Тот поймал взгляд Погожева и спросил:
— Что, Андрей Георгиевич?
— Ничего. Скоро конец всем прорехам.
— Само собой разумеется, — согласился Витюня и, после некоторого молчания, добавил: — Иди, Георгич, отдыхай, мы тут сами без тебя закончим.
— И верно, — подхватил Осеев. — А то мы со своей работой заездили тебя. Твое здоровьишко-то не то что наше...
— Ну-ну, сразу и заездили. Не такой уж я хилый, чтоб меня можно было сразу заездить, — отшутился Погожев.
На небе ярко сияла утренняя звезда Венера, когда они пошабашили и попадали кто где стоял — на палубе, на неводной площадке и сразу же заснули мертвецким сном.
Короткий крепкий сон под открытым небом возвратил рыбакам силы.
— Ну что, Георгич, последние кулиги дожинать будем на нашей рыбацкой ниве? — спросил Осеев, хитровато щуря глаза. Его сильные руки, сплетенные из тугих жил, поигрывали штурвалом.

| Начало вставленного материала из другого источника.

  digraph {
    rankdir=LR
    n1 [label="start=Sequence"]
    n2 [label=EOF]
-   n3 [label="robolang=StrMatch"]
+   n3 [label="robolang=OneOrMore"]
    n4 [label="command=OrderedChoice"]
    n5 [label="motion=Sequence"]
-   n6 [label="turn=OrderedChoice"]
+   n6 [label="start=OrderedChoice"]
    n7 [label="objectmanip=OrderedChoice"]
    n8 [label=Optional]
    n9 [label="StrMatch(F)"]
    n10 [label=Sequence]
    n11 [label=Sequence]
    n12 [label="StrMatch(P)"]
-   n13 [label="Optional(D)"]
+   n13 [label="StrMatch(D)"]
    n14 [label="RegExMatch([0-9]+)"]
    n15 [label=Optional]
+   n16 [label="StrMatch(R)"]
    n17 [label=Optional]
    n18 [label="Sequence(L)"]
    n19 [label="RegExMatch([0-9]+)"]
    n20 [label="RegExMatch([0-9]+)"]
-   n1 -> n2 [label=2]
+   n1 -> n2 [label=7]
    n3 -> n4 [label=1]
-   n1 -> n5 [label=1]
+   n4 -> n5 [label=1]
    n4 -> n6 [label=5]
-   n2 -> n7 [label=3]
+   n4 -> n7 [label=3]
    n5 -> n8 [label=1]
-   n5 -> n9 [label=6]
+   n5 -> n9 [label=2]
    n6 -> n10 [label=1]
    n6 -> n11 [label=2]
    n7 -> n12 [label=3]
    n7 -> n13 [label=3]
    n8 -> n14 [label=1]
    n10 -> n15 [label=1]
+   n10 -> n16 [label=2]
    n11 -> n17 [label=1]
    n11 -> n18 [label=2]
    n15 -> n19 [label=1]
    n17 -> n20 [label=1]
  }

— Много ли тут еще этих кулиг. А жнецов-то тысячи, — отозвался Погожев. — Поспевать надо.
Осеев снова перевел взгляд на море, но усмешка так и осталась в его глазах. После некоторого молчания он сказал:
— С финансовым планом, считай, мы хорошо выскочили. А за вал осенью будет отдуваться хамсичка.
Ветер спал, только море все еще продолжало бурлить и волноваться. Но и оно заметно успокаивалось. Справа по борту, невдалеке от сейнера резвилось стадо дельфинов. Над дельфинами, белыми хлопьями, вились крикливые чайки — промышляя объедками с дельфиньего стола.
В этот день Осеев сделал два замета. Первый — стопроцентный «бугай». Зато второй — на чистой воде у приглубых берегов Тарханкута, словно сказка: ни сучка, ни задоринки. И восемнадцать тонн скумбрии!
В двадцать ноль-ноль, выйдя в эфир, Погожев узнал, что скумбрия продвинулась к их родным берегам. И, конечно, там уже был Платон Васильевич Малыгин. Не только одним из первых прибежал туда со своей бригадой, но уже стоял в замете.
На подходе к «домашним» водам был сейнер Торбущенко. Только суда Сербина и Гусарова по-прежнему работали в Каркинитском заливе. Каждый кэпбриг действовал на собственный риск и страх, сообразуясь с обстановкой. Скумбрию брали на всем протяжении от Одессы до Крыма. Косяки, изрядно пощипанные «армадой», были уже сильно изреженными и маленькими. Но рыбаки сыпали невода даже на такую рыбу, брали ее лишь центнерами и не роптали, потому что даже килограммами скумбрия оставалась скумбрией.